2022

This year is practically done for. And 2021 will be the year of a transition to the new normal. That's why 2022 seems more realistic for remaking our lives: touching, kissing and hugging without fear.
Before you get depressed, let's not forget that this week we received the most hopeful news since the start of the pandemic. The Moderna Pharmaceutical Co. announced that its experimental coronavirus vaccine had positive results on eight persons.
The vaccine appears to be safe, and created immunity to the infection. A second phase with 600 people will begin soon, and thousands will be added in July. If everything goes well, according to the company, it may have a vaccine available for massive use by the end of this year or early 2021.
If everything goes well …
These time lines coincide with the plans of President Donald Trump, who just unveiled a special White House team in charge of finding a vaccine quickly. Quickly for Trump is January of 2021. “We're looking for a full vaccine for everyone that wants to get it,” Trump said, confirming the date.
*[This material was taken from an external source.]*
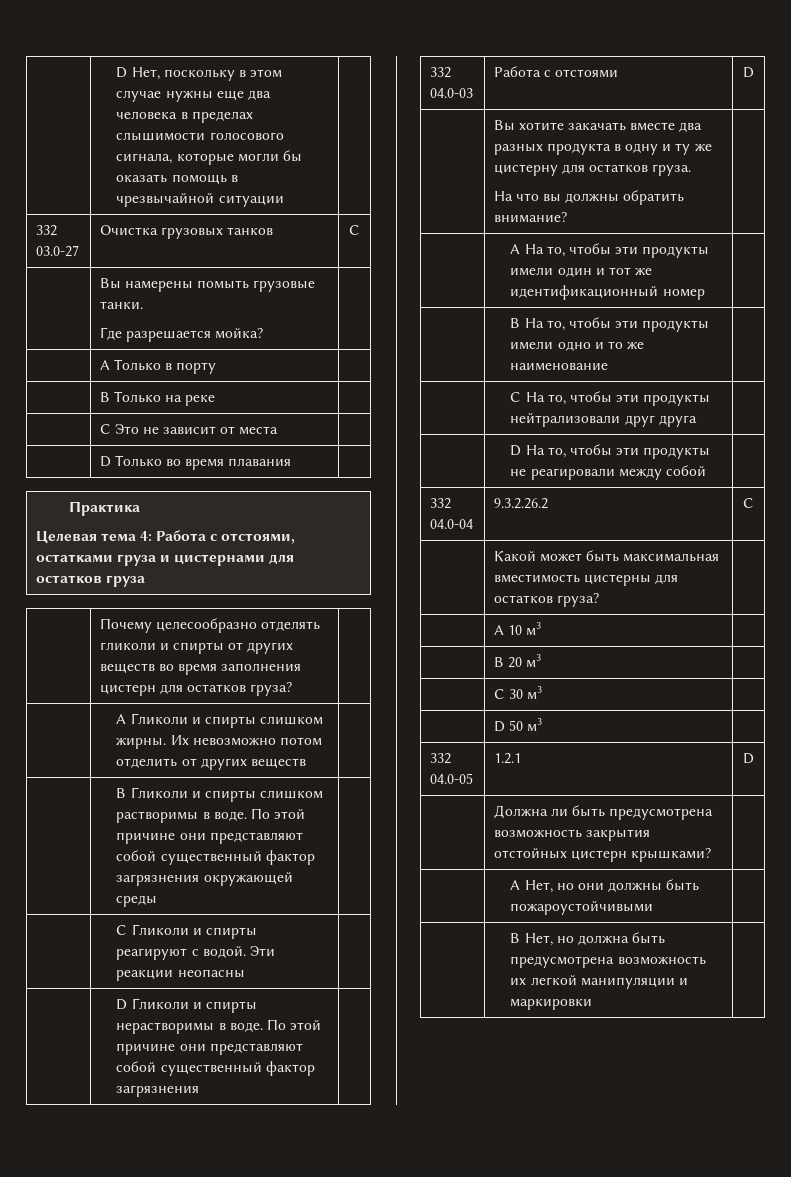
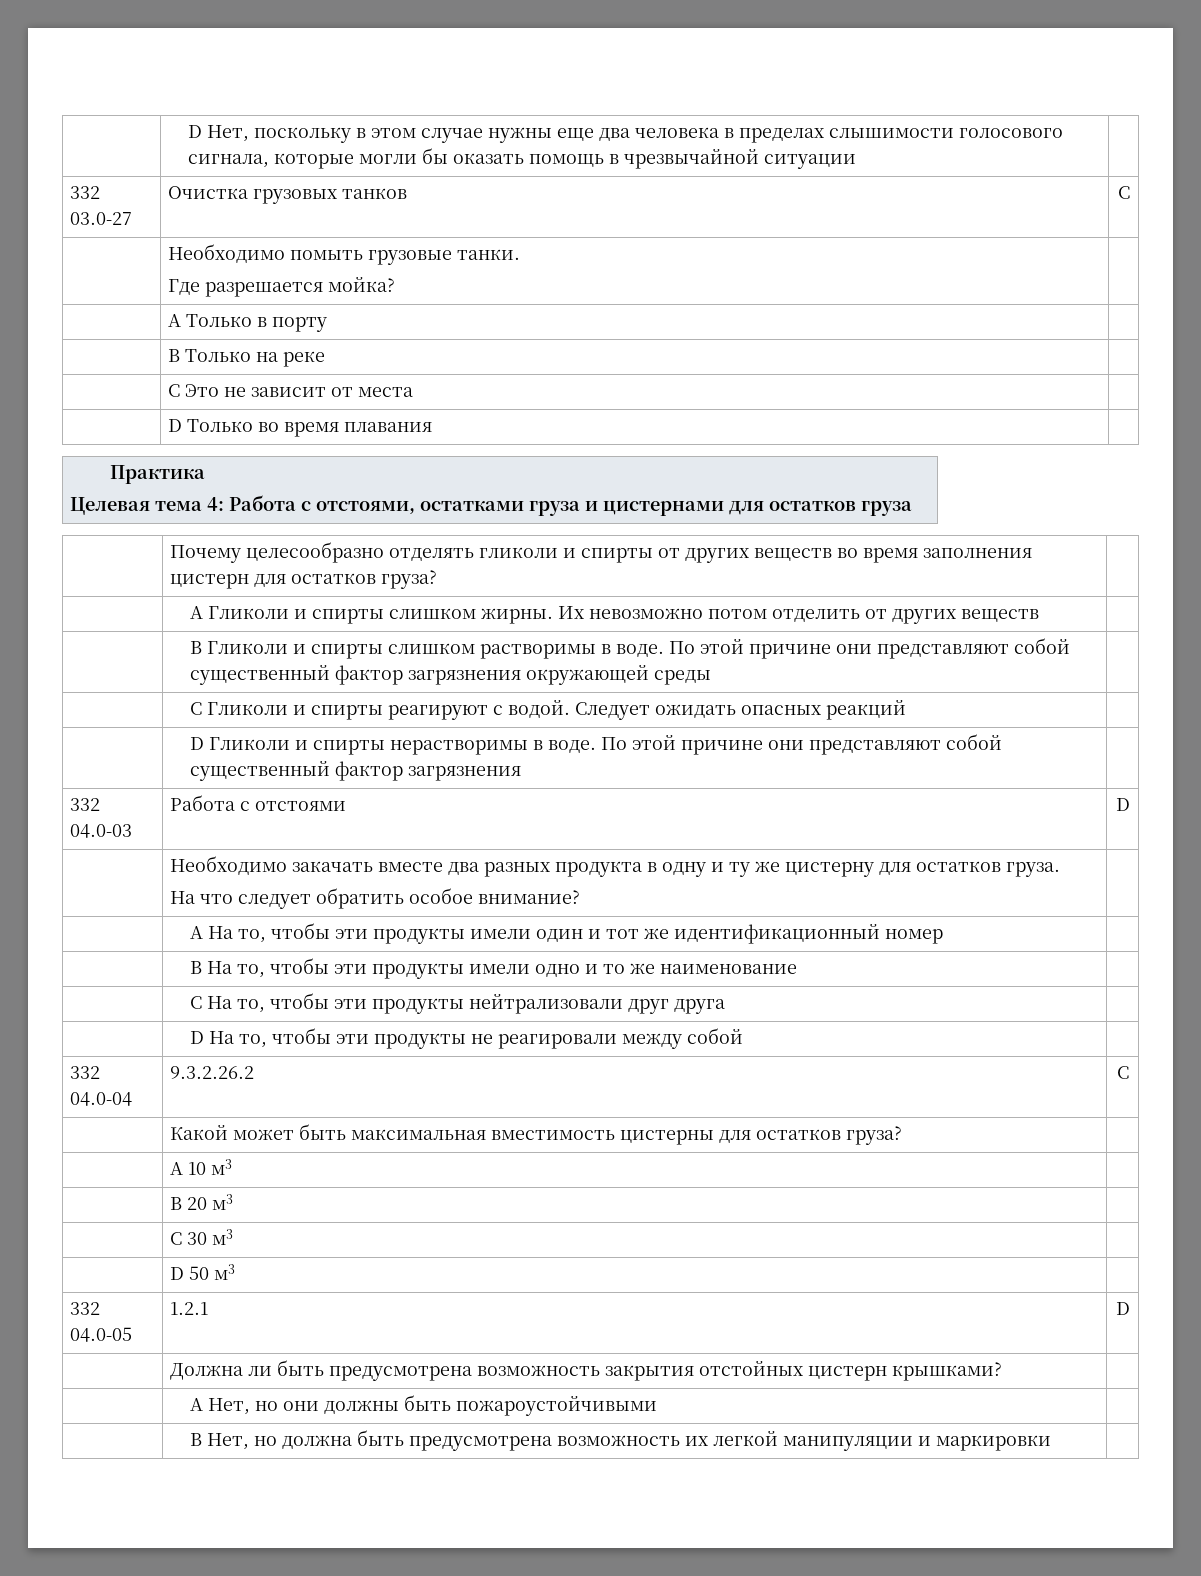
[99,278,193,292] Вы намерены -> [168,244,286,263] Необходимо
[249,946,275,956] [116,969,245,981] Эти реакции неопасны -> [574,700,906,720] Следует ожидать опасных реакций
[493,120,564,131] Вы хотите -> [170,856,288,875] Необходимо
[542,190,685,205] вы должны обратить -> [238,888,474,909] следует обратить особое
The problem is that producing a good vaccine, safe and effective, usually takes much longer. Before Moderna's announcement, I interviewed two vaccine experts.
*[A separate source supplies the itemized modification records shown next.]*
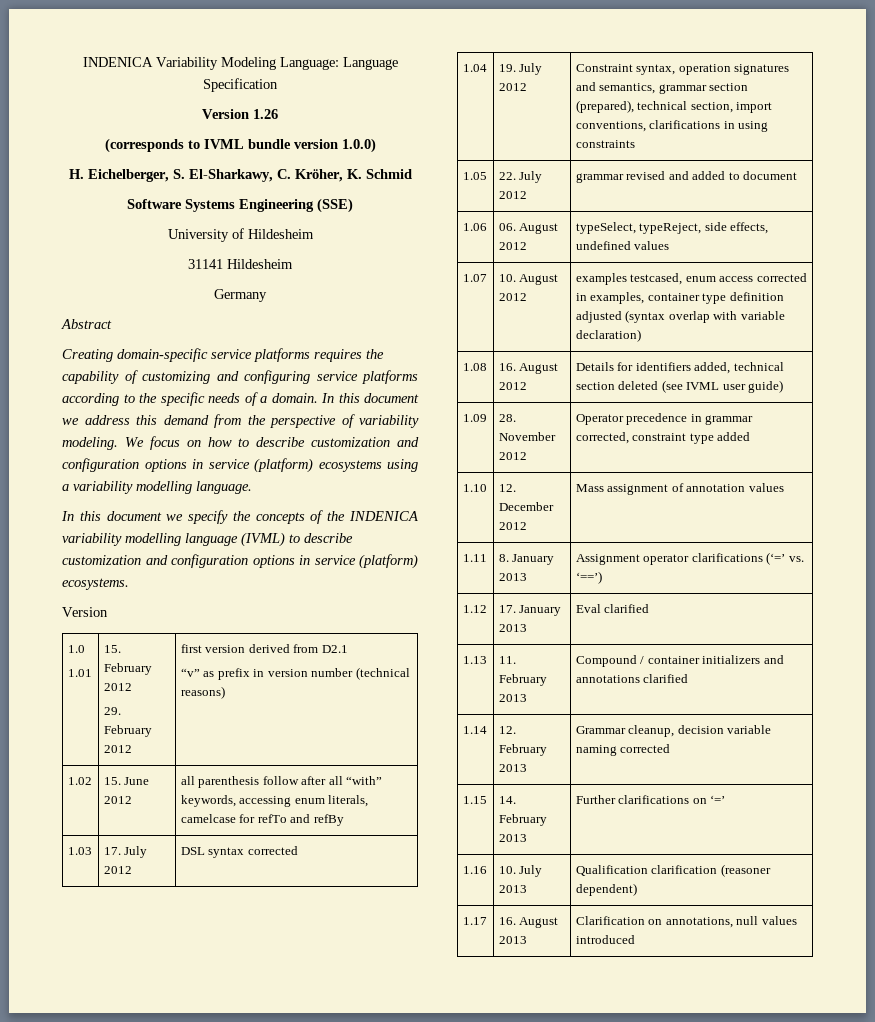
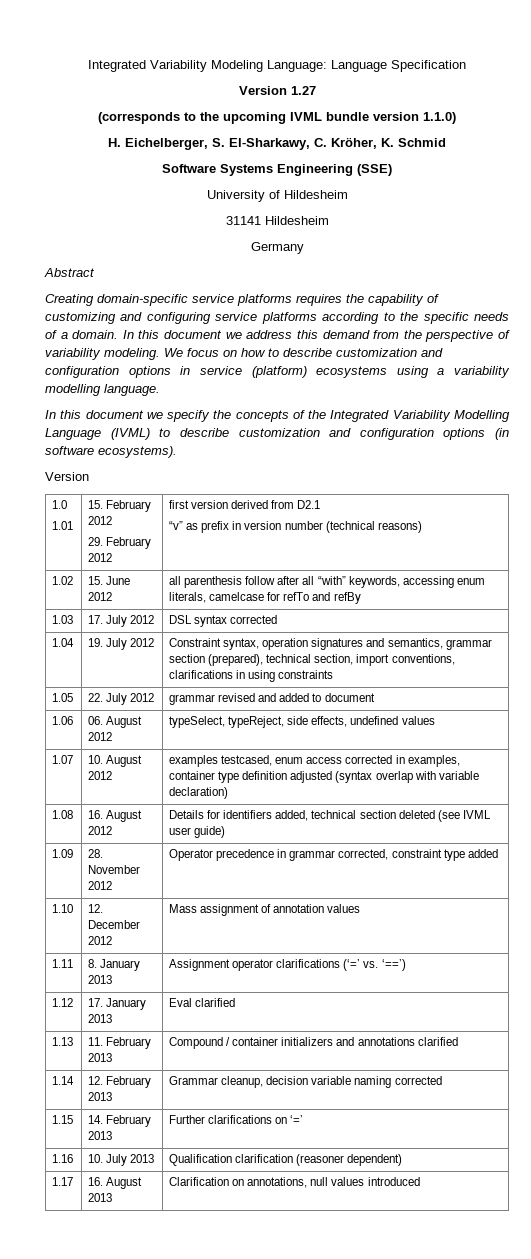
[82,57,153,67] INDENICA -> [88,60,146,72] Integrated
[253,109,278,119] 1.26 -> [290,86,316,95] 1.27
(200, 144) none -> [200,112,286,124] the upcoming
[341,138,376,153] 1.0.0) -> [423,112,456,124] 1.1.0)
[348,511,418,521] [62,533,238,546] INDENICA variability modelling language -> [330,410,510,422] [45,428,101,440] Integrated Variability Modelling Language
[299,554,418,569] [62,578,129,590] in service (platform) ecosystems. -> [495,428,509,440] [45,446,177,458] (in software ecosystems).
“From the time a clinical trial starts until it's known that a vaccine really works, and does not cause adverse effects, it takes at least one year,” said Dr. Adolfo García Sastre, a professor at the school of medicine at Mount Sinai Hospital in New York and one of the world's leading flu specialists.
“That cannot be accelerated too much because we have to be certain that the vaccine really works. The only way of doing that is to track the people who have been vaccinated and make sure they protected from an infection. And that takes time.”
A lot of time. More than we want to hear about.
“If everything goes well, we'll have a vaccine for use in public health in 18 months,” Dr. Carlos del Rio, a leading AIDS and vaccines researcher at the Emory University school of medicine, told me. “Regretfully, clinical research is slow. But it has to be done that way. We also don't want a vaccine that does not work or can cause death and other damage.”
Producing a vaccine and distributing one or two doses for the nearly 8 billion people on the planet is a gigantic task. And more so if we try to do it in less than one year. For geographic and economic reasons, many will not be able to receive the vaccine. And many more will not want it for personal, religious or ideological reasons. This will inevitably leave us with a world that is only semi-vaccinated and exposed to recurrent outbreaks of coronavirus during the colder seasons.
“The ultimate weapon against a resurgence is the vaccine,” Dr. Anthony Fauci, a top White House adviser on the virus, told the New York Times.
That's why we might not have our world back until 2022.
“The ultimate solution – the only thing that really lets us go back completely to normal and feel good about sitting in a stadium with lots of other people is to create a vaccine," Microsoft founder Bill Gates said in an interview with Trevor Noah. "And not just take care of our country, but take that vaccine out to the global population so that we have vast immunity," he added.
We're still a long way from that scenario. These days, millions of us around the world are returning to the street, to the offices, to the stores, to barber shops and to consider, from afar, whether we should go into a restaurant. We're doing it carefully, and with fear. With face masks and mentally measuring those six feet or two meters that should keep us safe. It is, definitely, not the life we want after weeks or months of isolation. It tastes like too little.
“When will all this end?” That's the most frequent question I hear. The only thing I know is that this will run long. Without available vaccines or treatment, our lives will remain on hold. Normalcy and hugs? The year 2022 seems to be more realistic. As Fauci said so wisely, “You don't make the time line, the virus makes the time line.”